Esta concepción kantiana es esclarecedora, el hombre no es un medio; la instrumentalización de la persona lleva a su atroz deshumanización. El hombre es un fin en sí mismo y como tal debemos custodiar su vida desde su concepción y respetar su innata dignidad ontológica, esto es, por el sólo hecho de ser humano y más allá de si es consciente o no de ello. Este supremo respeto a la dignidad humana implica, por lo tanto, tratar al hombre como sujeto de derechos y obligaciones, y es la razón por la cual reposa sobre dicha dignidad el fundamento jurídico moderno.
En consecuencia, no es suficiente repudiar enérgicamente la violencia y el menosprecio a los derechos humanos, en especial, ante la barbarie de las persecuciones, guerras y genocidios que aún presenciamos en nuestros días. Es, asimismo, definitivamente necesario la configuración de liderazgos éticos tanto en el sector público como en el ámbito privado, para que todas las naciones del mundo puedan concretar una paz auténtica cimentada en la dignidad inherente al ser humano.
Esta advertencia fue claramente realizada también por Juan Pablo II en la XXXVI Jornada mundial de la paz (2003): “Hasta que quienes ocupan puestos de responsabilidad no acepten cuestionarse con valentía su modo de administrar el poder y de procurar el bienestar de sus pueblos, será difícil imaginar que se pueda progresar verdaderamente hacia la paz”.

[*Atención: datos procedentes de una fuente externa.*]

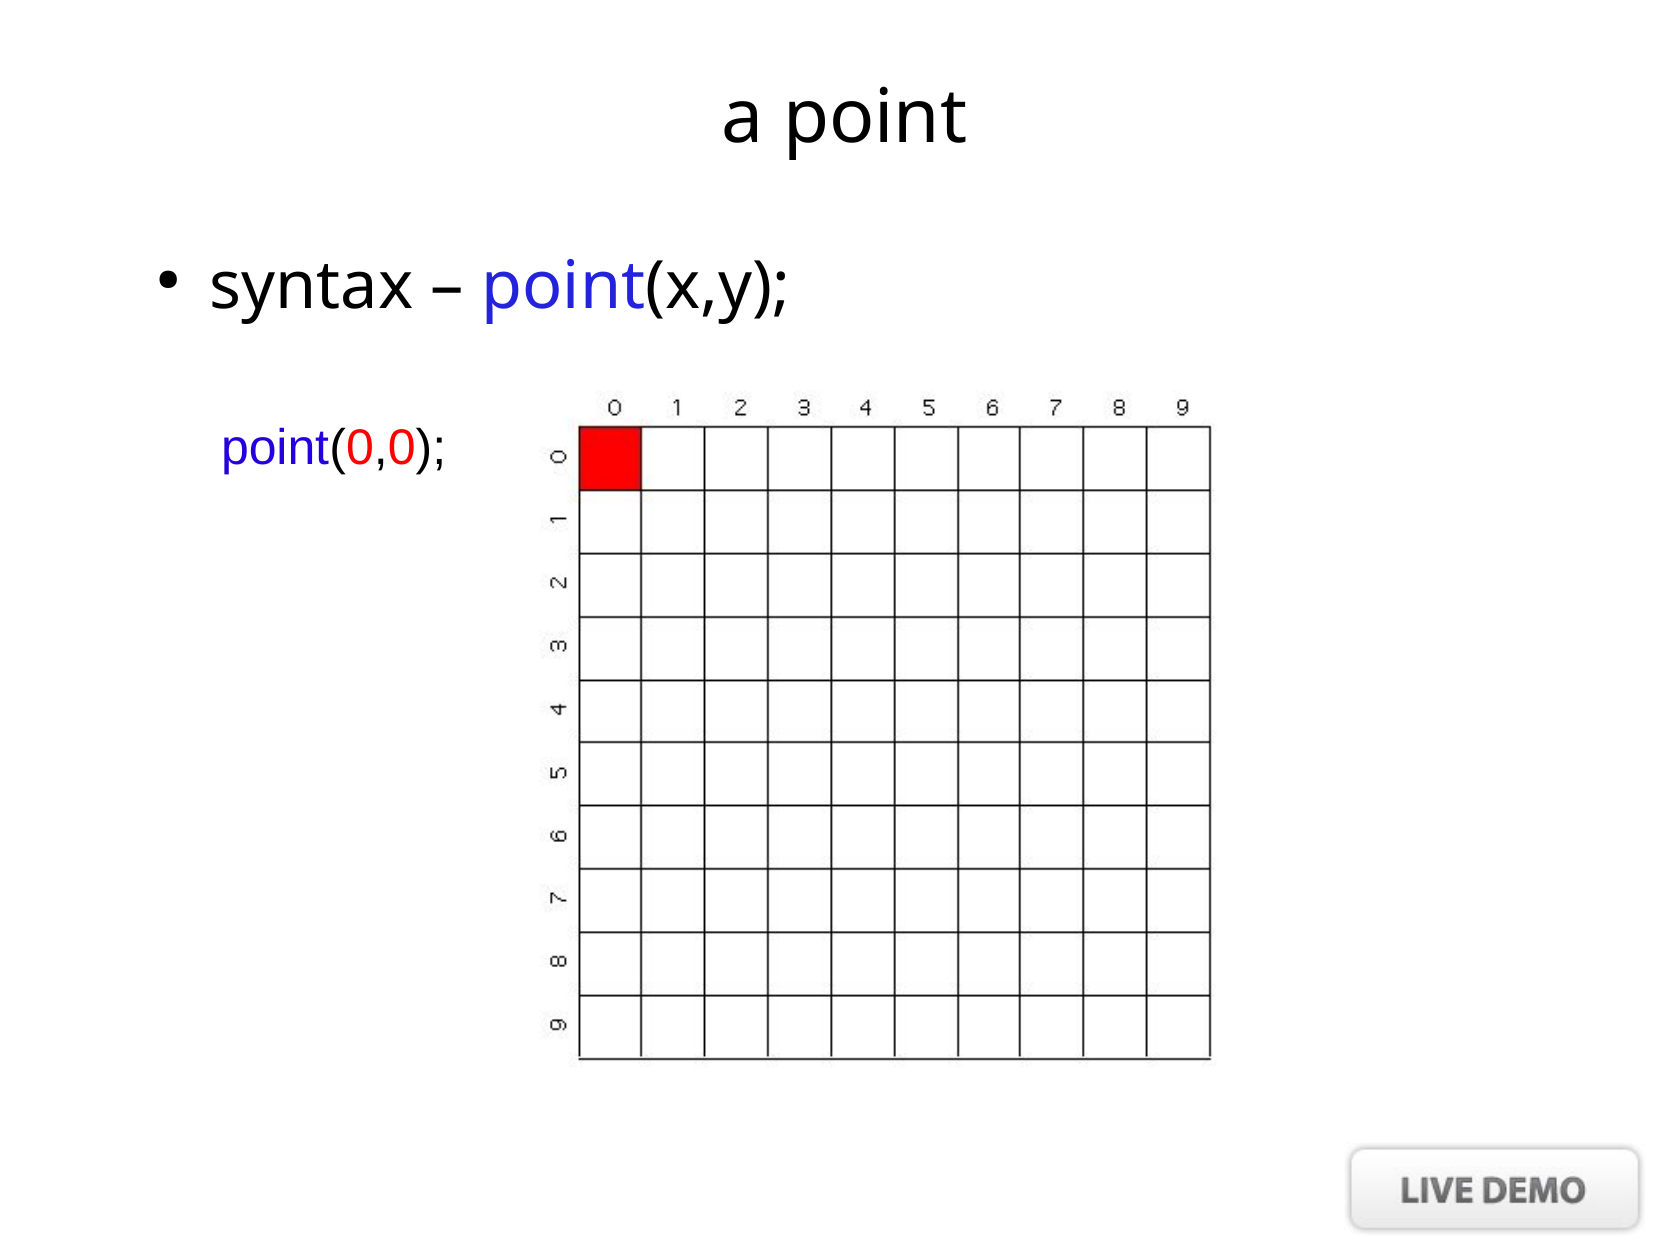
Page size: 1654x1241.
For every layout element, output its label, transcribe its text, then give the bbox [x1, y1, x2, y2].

title a point [124, 8, 1530, 216]
text_box point(0,0); [206, 406, 462, 483]
picture [512, 363, 1243, 1093]
picture [1344, 1142, 1646, 1236]
list syntax – point(x,y); [124, 234, 1530, 979]
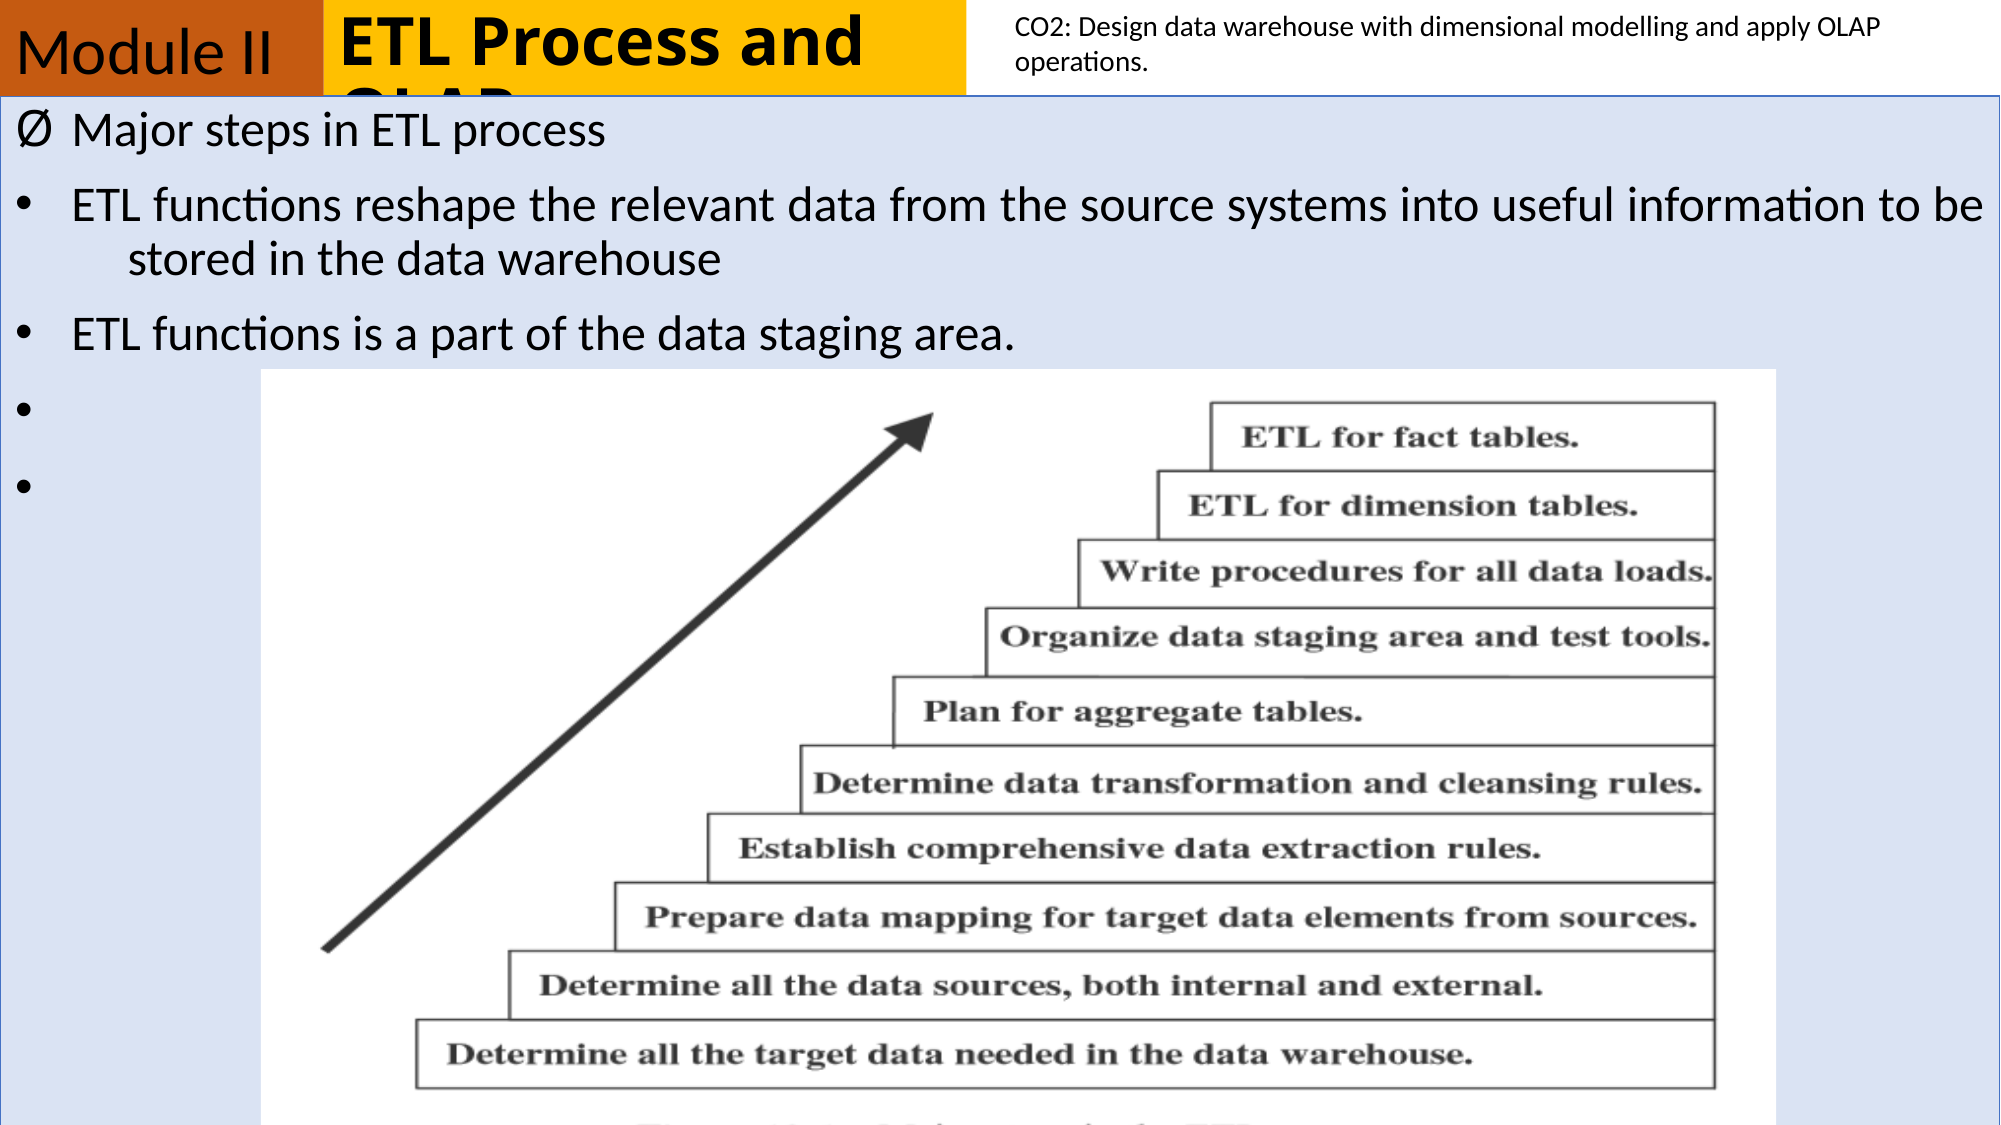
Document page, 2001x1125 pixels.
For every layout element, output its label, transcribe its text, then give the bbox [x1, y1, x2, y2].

subtitle Major steps in ETL process ETL functions reshape the relevant data from the source systems into useful information to be stored in the data warehouse ETL functions is a part of the data staging area. [0, 95, 2000, 1125]
title ETL Process and OLAP: [324, 0, 967, 95]
text_box CO2: Design data warehouse with dimensional modelling and apply OLAP operations. [999, 0, 2000, 122]
picture [260, 369, 1777, 1125]
text_box Module II [0, 0, 324, 96]
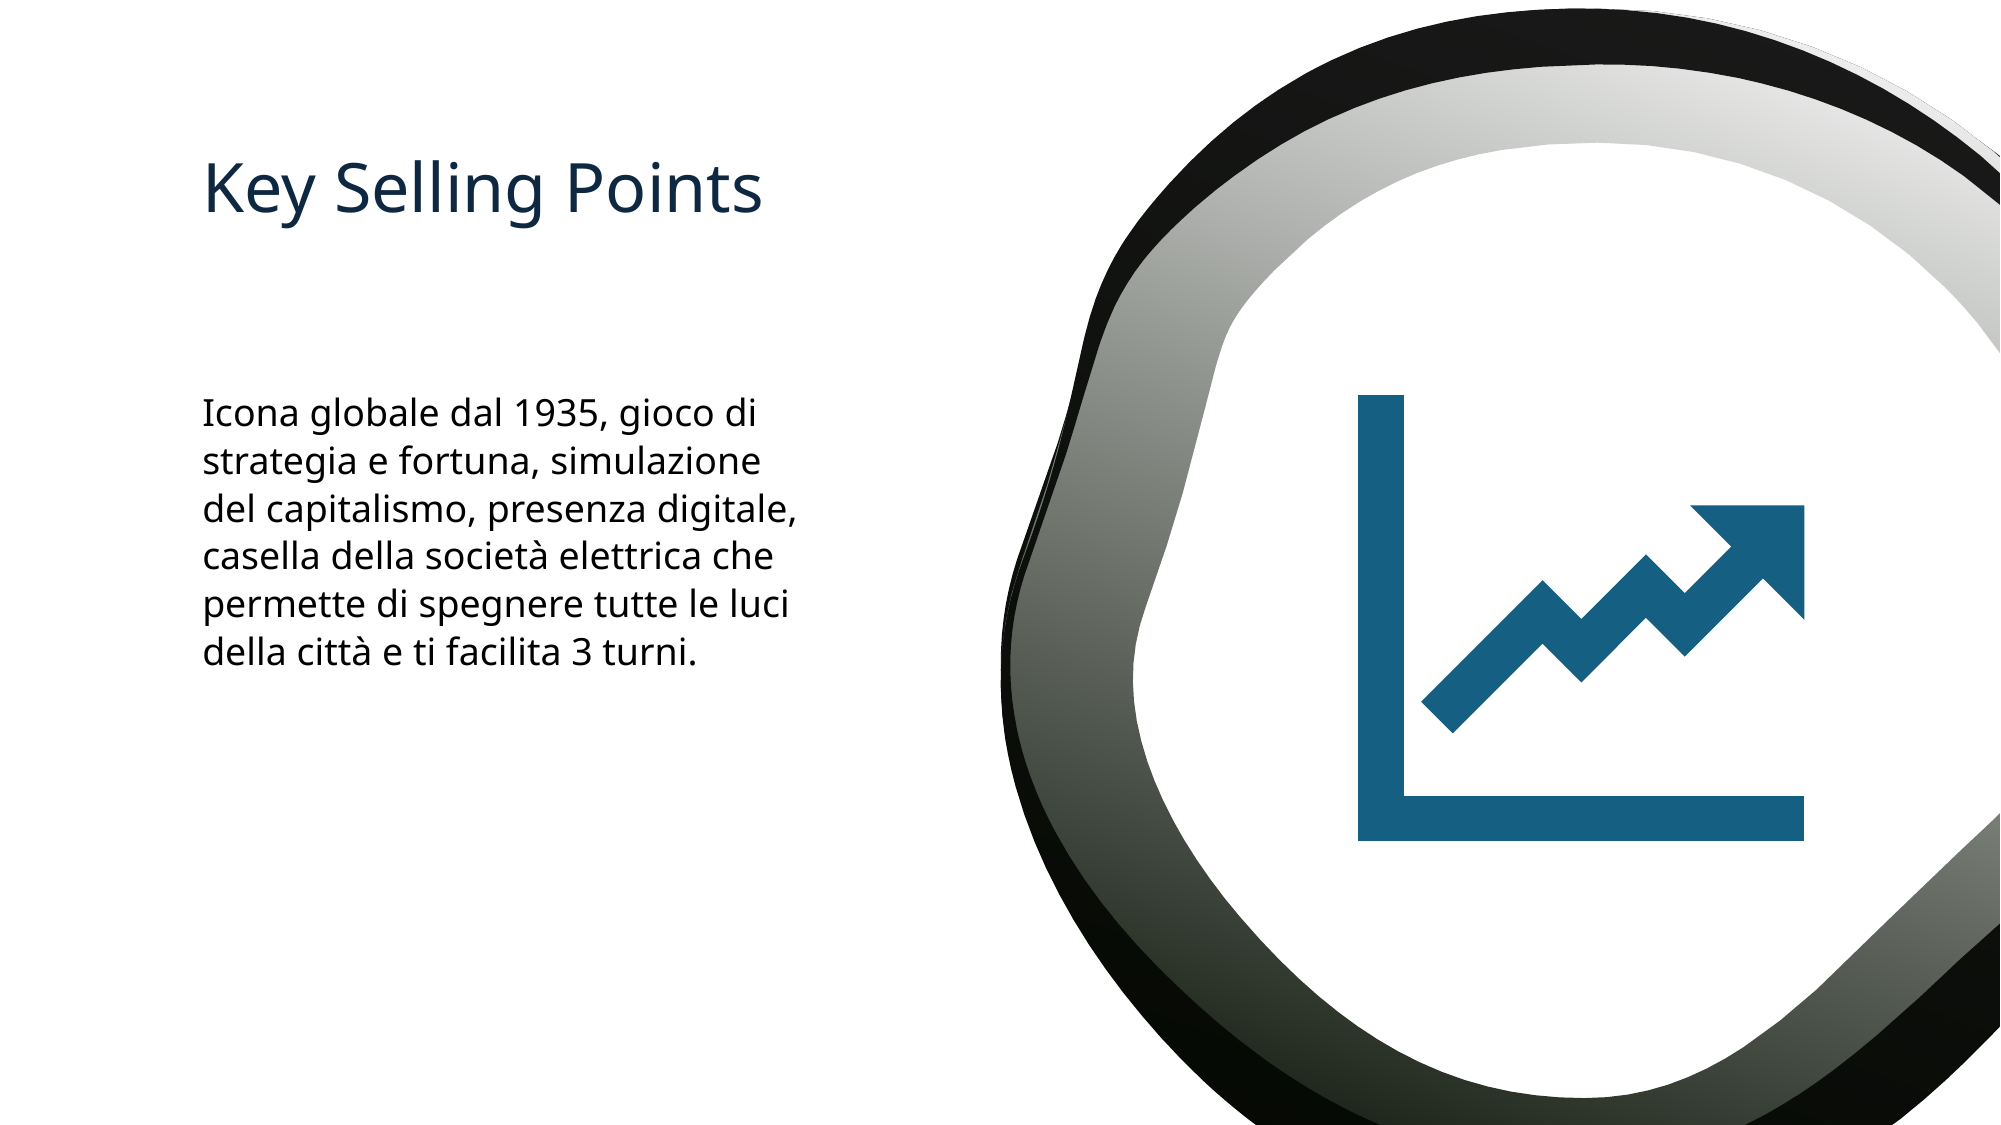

El respeto a la dignidad humana requiere de una ética en el ejercicio del poder que inspire la confianza en el hombre para conseguir su propio bien individual y cooperar en el bien común. El avance de la ciencia y la tecnología es sin dudas fundamental para el bienestar de la humanidad, pero su progreso no puede ser un fin en sí mismo sino un medio para el desarrollo integral de la persona humana y su pacífica convivencia.